PubliCola: One argument against the 20-cent bag fee [also on the ballot August 18] is that it disproportionately impacts poor people. As someone who provides direct services to poor people, do you support or oppose the fee?

Plants: I do support the bag tax. I can attest personally to the fact that I've been contacted by the Green Bag campaign to give [clients] free reusable bags. I myself have a pile of reusable bags, and I didn't buy any of them. The city has done a great job of offsetting any impact it could have on the working poor.

Where I come from, we have things called sin taxes, like the tax on pornography. If it's a detriment to society, you pay a little more. I would not support a complete ban on plastic bags, but I would support a tax, because [disposable bags] have a detrimental impact.

PubliCola: You're 25—incredibly young to be running for city council. Why shouldn't voters say, "Let's wait a while and give this guy time to familiarize himself with city issues, and take another look in a few years"?

Plants: When it comes to the city council, you want someone with life experience on the council, but you also want someone whose life experience mirrors the life experience of the people they represent. The fastest-growing demographic in Seattle is not 50- or 60-somethings with a lot of life experience. It's people in their 20s and 30s. A lot of the issues we're facing are not two-, three-, or five-year issues—they're 20-year decisions.

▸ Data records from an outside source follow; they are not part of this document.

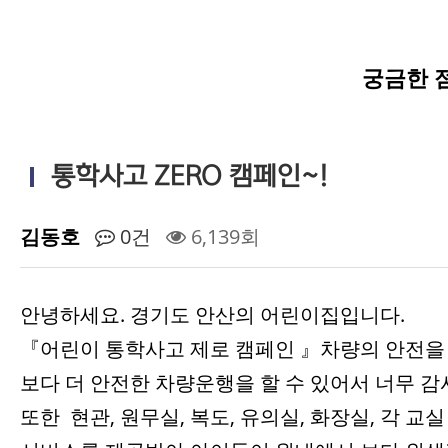
궁금한 
통학사고 ZERO 캠페인~!
김동호
0건
6,139회
안녕하세요. 경기도 안산의 어린이집입니다.
『어린이 통학사고 제로 캠페인 』차량의 안전을
보다 더 안전한 차량운행을 할 수 있어서 너무 
또한
현관, 원무실, 복도, 유의실, 화장실, 각 교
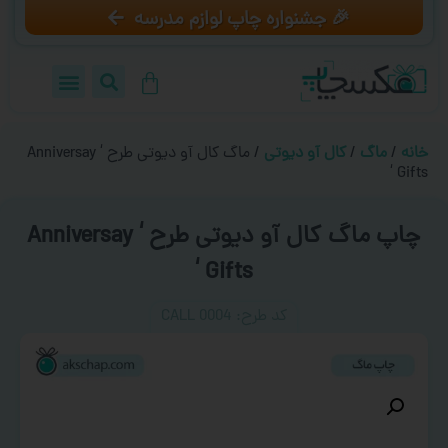
🎉 جشنواره چاپ لوازم مدرسه
خانه
/
ماگ
/
کال آو دیوتی
/ ماگ کال آو دیوتی طرح ‘ Anniversay
Gifts ‘
چاپ ماگ کال آو دیوتی طرح ‘ Anniversay
Gifts ‘
کد طرح:‌ CALL 0004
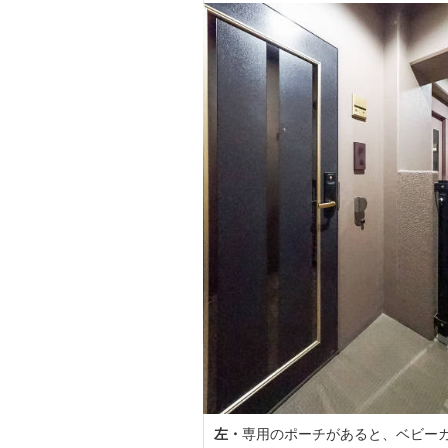
左・
専用のポーチがあると、ベビーカ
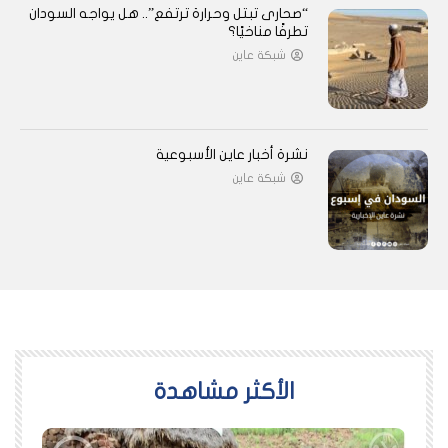
“صحارى تبتل وحرارة ترتفع”.. هل يواجه السودان
تطرفًا مناخيًا؟
شبكة عاين
نشرة أخبار عاين الأسبوعية
شبكة عاين
اﻷكثر مشاهدة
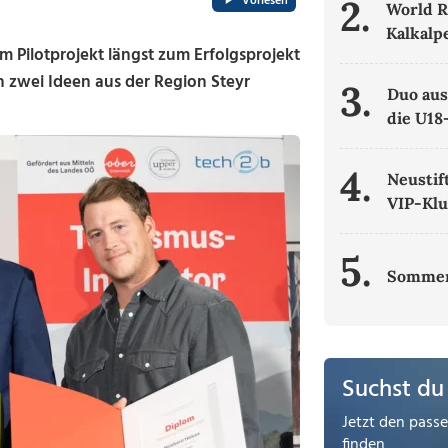
Vorlesen
2.
World R
Kalkalp
Pilotprojekt längst zum Erfolgsprojekt
h zwei Ideen aus der Region Steyr
3.
Duo aus
die U18
4.
Neustif
VIP-Klu
5.
Sommer
Suchst du
Jetzt den pass
finden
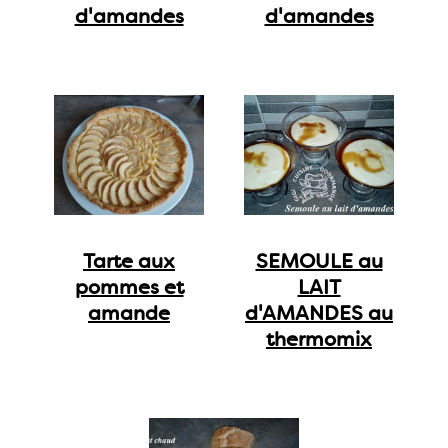
d'amandes
d'amandes
Tarte aux
SEMOULE au
pommes et
LAIT
amande
d'AMANDES au
thermomix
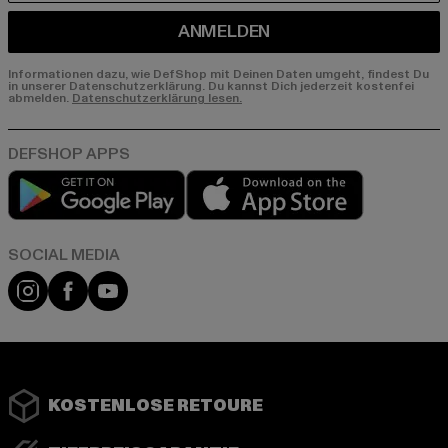
ANMELDEN
Informationen dazu, wie DefShop mit Deinen Daten umgeht, findest Du
in unserer Datenschutzerklärung. Du kannst Dich jederzeit kostenfei
abmelden.
Datenschutzerklärung lesen.
Play market
App store
Instagram
Facebook
YouTube
KOSTENLOSE RETOURE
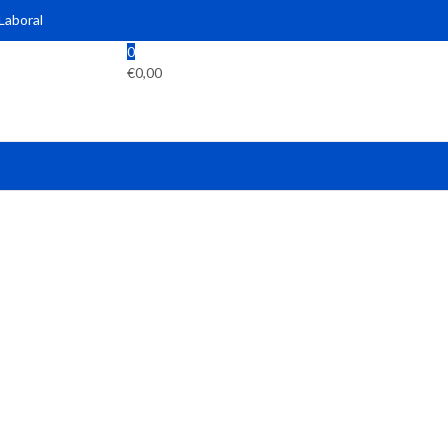
 Laboral
0
€
0,00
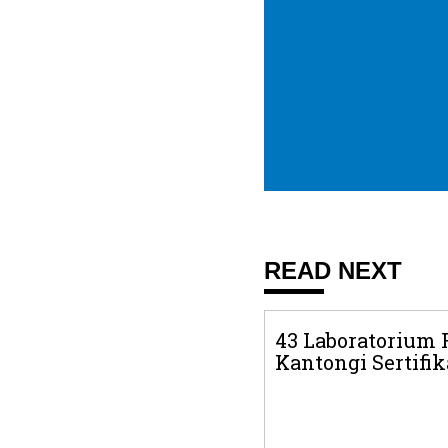
READ NEXT
43 Laboratorium 
Kantongi Sertifik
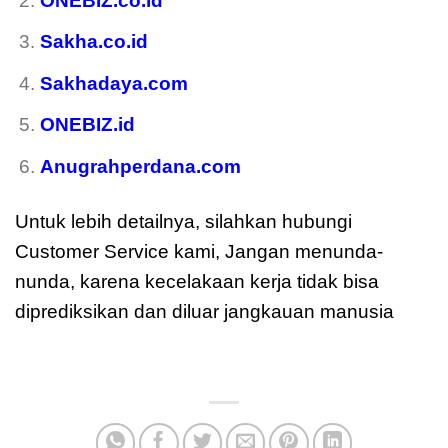
ONEBIZ.co.id
Sakha.co.id
Sakhadaya.com
ONEBIZ.id
Anugrahperdana.com
Untuk lebih detailnya, silahkan hubungi
Customer Service kami, Jangan menunda-
nunda, karena kecelakaan kerja tidak bisa
diprediksikan dan diluar jangkauan manusia
moreover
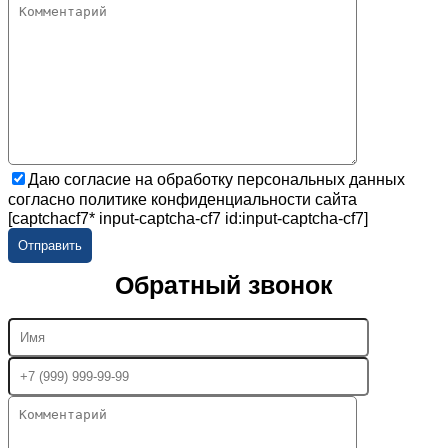
Даю согласие на обработку персональных данных
согласно политике конфиденциальности сайта
[captchacf7* input-captcha-cf7 id:input-captcha-cf7]
Обратный звонок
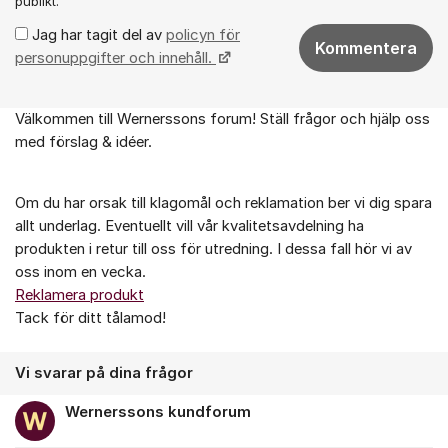
publikt.
Jag har tagit del av
policyn för
Kommentera
personuppgifter och innehåll.
Välkommen till Wernerssons forum! Ställ frågor och hjälp oss
Om forumet
med förslag & idéer.
Om du har orsak till klagomål och reklamation ber vi dig spara
allt underlag. Eventuellt vill vår kvalitetsavdelning ha
produkten i retur till oss för utredning. I dessa fall hör vi av
oss inom en vecka.
Reklamera produkt
Tack för ditt tålamod!
Vi svarar på dina frågor
Wernerssons kundforum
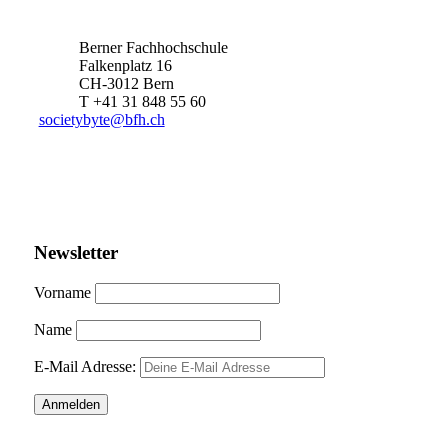
Berner Fachhochschule
Falkenplatz 16
CH-3012 Bern
T +41 31 848 55 60
societybyte@bfh.ch
Newsletter
Vorname
Name
E-Mail Adresse:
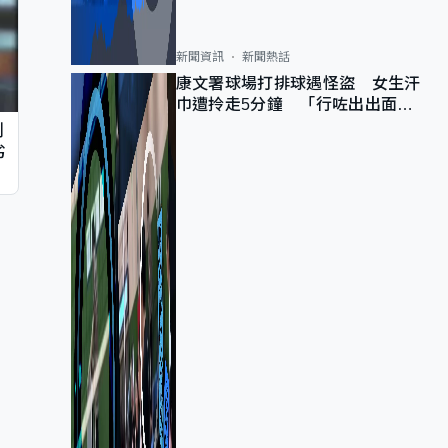
新聞資訊
新聞熱話
康文署球場打排球遇怪盜 女生汗
巾遭拎走5分鐘 「行咗出出面唔
知做乜」
判
劣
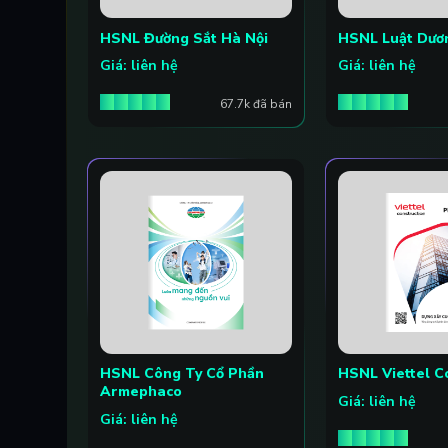
HSNL Đường Sắt Hà Nội
HSNL Luật Dươn
Giá: liên hệ
Giá: liên hệ
67.7k đã bán
HSNL Công Ty Cổ Phần
HSNL Viettel C
Armephaco
Giá: liên hệ
Giá: liên hệ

We're going to be the people who bear the consequences of the decisions that get made now.... If [people my age] wait until we're "old enough" to deal with those issues, then we're going to be dealing with the consequences in 20 years.

Things have changed drastically since David Bloom was my age, since Sally Clark was my age. People in my age group were in Iraq and Afghanistan. They are coming back scarred, emotionally and physically. They need services. The city has a lot to do with dealing with the county to negotiate to keep those [service] agencies here in Seattle.

Right now, if you come back from Iraq or Afghanistan, you can get a job at the Port of Seattle for the first six months. I've been working with [Port Commission candidate] Rob Holland to expend that program, because a lot of veterans coming back are not prepared to work right away. You have to have some time to get readjusted to the world. A lot of times veterans who've been back for seven months are ready to rejoin the world but they can't get into this program anymore. I want to extend it to at least a year.

PubliCola: And how do you address the fact that you're a recent transplant to the city? Are you qualified to represent the citizens after just two years in town?

Plants: I think anyone who gets elected to the city council is going to have a learning curve. It's just a matter of finding someone who has energy and drive and willingness to meet that learning cure. I've learned a ton since beginning this campaign. I run into people all the time who say I've really developed in just a few months as a candidate.

PubliCola: As a first-time candidate, what have you learned during this campaign that has surprised you the most?

Plants: One of the things that surprised me the most is how much money is a factor here in Seattle. There's a huge amount of support for campaign finance reform here in Seattle, but as soon as you step forward to run, the only thing that matters is how much money you have and how much support you have from special interests. For a city that has so many grassrrots organizations, it seemed that running a grassroots campaign would be a natural fit in Seattle, and that did not turn out to be the case.